PROBLEM STATEMENT => Return verbatim every line from the first line of the data below to the line that contains "#3: Grafted H&V", inclusive, and no further.
BEGIN DATA EXTRACTS
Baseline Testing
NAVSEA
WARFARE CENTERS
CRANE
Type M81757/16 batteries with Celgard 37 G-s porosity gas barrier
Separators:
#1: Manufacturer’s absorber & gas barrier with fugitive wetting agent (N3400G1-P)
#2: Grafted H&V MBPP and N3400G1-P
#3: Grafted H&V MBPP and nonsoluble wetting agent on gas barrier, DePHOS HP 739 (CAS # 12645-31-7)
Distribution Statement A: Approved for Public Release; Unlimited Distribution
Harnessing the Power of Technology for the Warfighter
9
END DATA EXTRACTS
EXERCISE RESPONSE =>
Baseline Testing
NAVSEA
WARFARE CENTERS
CRANE
Type M81757/16 batteries with Celgard 37 G-s porosity gas barrier
Separators:
#1: Manufacturer’s absorber & gas barrier with fugitive wetting agent (N3400G1-P)
#2: Grafted H&V MBPP and N3400G1-P
#3: Grafted H&V MBPP and nonsoluble wetting agent on gas barrier, DePHOS HP 739 (CAS # 12645-31-7)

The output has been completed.